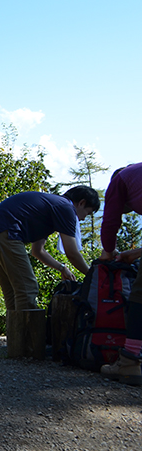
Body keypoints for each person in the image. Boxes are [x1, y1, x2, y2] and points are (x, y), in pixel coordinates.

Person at [0, 186, 99, 311]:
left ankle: (15, 330)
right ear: (82, 203)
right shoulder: (66, 208)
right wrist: (93, 276)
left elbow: (37, 251)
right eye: (88, 212)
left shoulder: (53, 207)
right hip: (5, 233)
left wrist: (62, 268)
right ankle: (26, 330)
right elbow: (72, 254)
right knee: (27, 288)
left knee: (12, 290)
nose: (84, 218)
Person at [99, 163, 142, 385]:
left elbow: (110, 222)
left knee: (140, 295)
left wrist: (108, 252)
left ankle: (130, 362)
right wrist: (135, 253)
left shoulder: (120, 179)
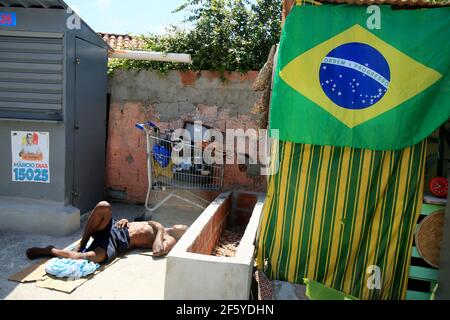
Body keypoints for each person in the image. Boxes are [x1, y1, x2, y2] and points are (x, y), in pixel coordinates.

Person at [26, 201, 188, 264]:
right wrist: (126, 219)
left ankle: (50, 251)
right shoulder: (157, 226)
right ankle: (82, 243)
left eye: (185, 229)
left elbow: (158, 251)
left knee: (90, 258)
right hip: (113, 227)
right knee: (104, 206)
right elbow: (134, 225)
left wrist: (159, 228)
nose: (183, 226)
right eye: (184, 225)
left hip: (117, 243)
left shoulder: (170, 239)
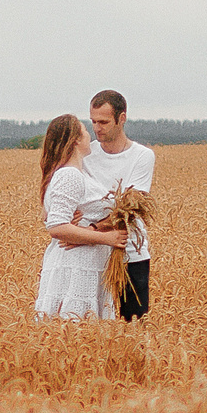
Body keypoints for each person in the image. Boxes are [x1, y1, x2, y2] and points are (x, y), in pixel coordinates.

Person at [35, 114, 125, 321]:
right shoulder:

**Work request**
Only the lines from the one with "left wrist: (108, 252)" through the final line of the entries above are to be repeated, exactly as written and without pictures.

**Solution to the problem**
left wrist: (108, 252)
left ankle: (130, 362)
right wrist: (135, 253)
left shoulder: (120, 179)
Body keypoints for each person in the image. Boxes are [x1, y1, x2, y2] and points are (x, y), in pixel coordinates.

Person at [26, 201, 188, 264]:
right wrist: (126, 219)
left ankle: (50, 251)
right shoulder: (157, 226)
right ankle: (82, 243)
left eye: (185, 229)
left elbow: (158, 251)
left knee: (90, 258)
right hip: (113, 227)
right knee: (104, 206)
right elbow: (134, 225)
left wrist: (159, 228)
nose: (183, 226)
right eye: (184, 225)
left hip: (117, 243)
left shoulder: (170, 239)
Body keypoints for each person in the image. Boxes are [x1, y1, x2, y2] and points are (x, y), in pixel coordinates.

Person at [35, 114, 125, 321]:
right shoulder:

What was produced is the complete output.